De lange weg naar school
Marietje was de jongste thuis. Ze moest meer
dan een half uur lopen naar school. Riek
woonde ook ver weg, maar omdat het een verharde weg was van haar huis naar de school, kon ze in minder dan een half uur op school komen (zie foto 4).
Riek ging samen met haar vriendin, Miet van den Biggelaar, die tegenover haar woonde. Ze gingen elkaar dan ‘aanroepen’. Riek en Marietje woonden op een boerderij. Fietsen hadden ze niet. De moeder van Marietje zei wel eens: “Als mijn fiets gaat jongen, dan krijg jij d’r ook een.” Marietje merkt op: “Allerlei dieren jongden op de boerderij, maar de fiets jongde nooit. En Sinterklaas bracht de fietsen ook altijd naar de kinderen in de straat, maar wij hadden ze nodig.” Riek zegt: “Ik ging pas laat aan het fietsen en onze Ome (Adriaan van de Burgt, foto 5) zei dan: ‘Niet naar de trappers kijken, maar vooruit kijken, naar voren.’”
Marietje ging dus te voet en vaak alleen door weer en wind en sneeuw. Net boven haar waren er vier oudere broers maar die hadden andere schooltijden want zij zaten op de jongensschool. De zus boven haar was acht jaar ouder. Ze vertelt: “Het was toen heel anders dan nu.

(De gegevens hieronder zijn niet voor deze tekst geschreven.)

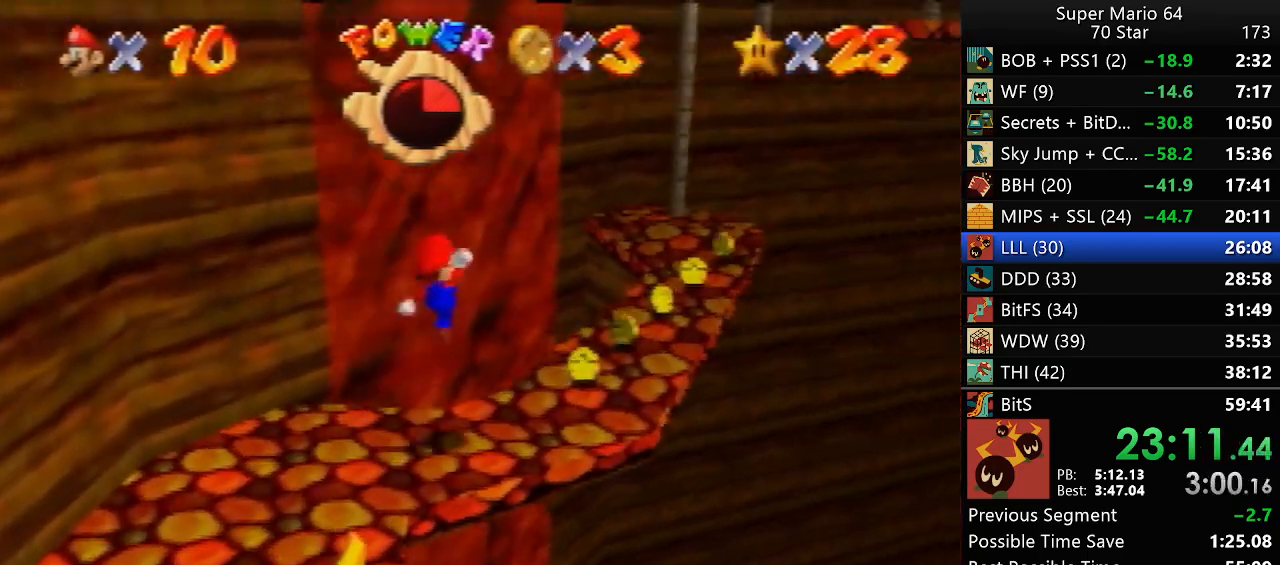
{"buttons": [], "left_stick": "up-right", "events": []}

De Peel was nog een grote vlakte, zonder bomen. Er liep een smal karrespoor van de Zijp naar de Burgt. Links was een sloot en rechts was een greppel, ‘de grip’.
Ik liep op klompen en als de leren riemen te wijd werden dan maakte mijn vader ze met een spijkertje erbij weer strakker; dat liep gemakkelijker.
In de winter heb ik het wel eens zo koud gehad dat ik ‘skruiwde’ (huilde). Als er zo’n harde koude wind stond, dan lagen er sneeuwduinen op het pad. Met een paard dat een wortelstronk voort trok, moest er soms een weg gebaand worden door die sneeuwduinen. Normaal hadden we op woensdag een halve dag school, maar in de winter was dat een hele dag want dan hoefde de kachel niet aan op zaterdag en dat scheelde weer in de stookkosten. De rest van het jaar was het pad vaak modderig. Ik nam ook wel eens een kortere weg die over de waterval op de Donk liep (foto 4). Er waren muurtjes aan beide kanten van de waterval. Maar als het veel had geregend dan schuimde het water in de waterval, en dan was het te onstuimig om er overheen te springen. Mies van den Boogaard woonde daar toen naast de waterval op de Donk. Omdat ik zo ver van school woonde mocht ik tussen de middag overblijven bij Hannesoom. [4]. Die woonde bij de zusters en had daar een kamer. Daar kreeg ik dan tussen de middag warm eten. Hannesoom at het liefst petazzie (stamppot), maar ik kreeg hetzelfde eten als de zusters en de andere bewoners. Nou, dat was toch lekker.” Marietje kijkt alsof ze het nog steeds kan proeven.
De school en de kerk
De godsdienst was toentertijd een belangrijk onderdeel van het leven en zeker op school waar de jeugd moest worden opgevoed tot goede katholieken. Marietje vertelt: “Dat begon al op de fröbelschool bij zuster Rosula met het bidden van het ‘Onze Vader’ en het ‘Wees gegroet’. En we leerden de gebeden ‘Oefening van Berouw’, ‘- Geloof’, ‘- Hoop’ en ‘- Liefde’”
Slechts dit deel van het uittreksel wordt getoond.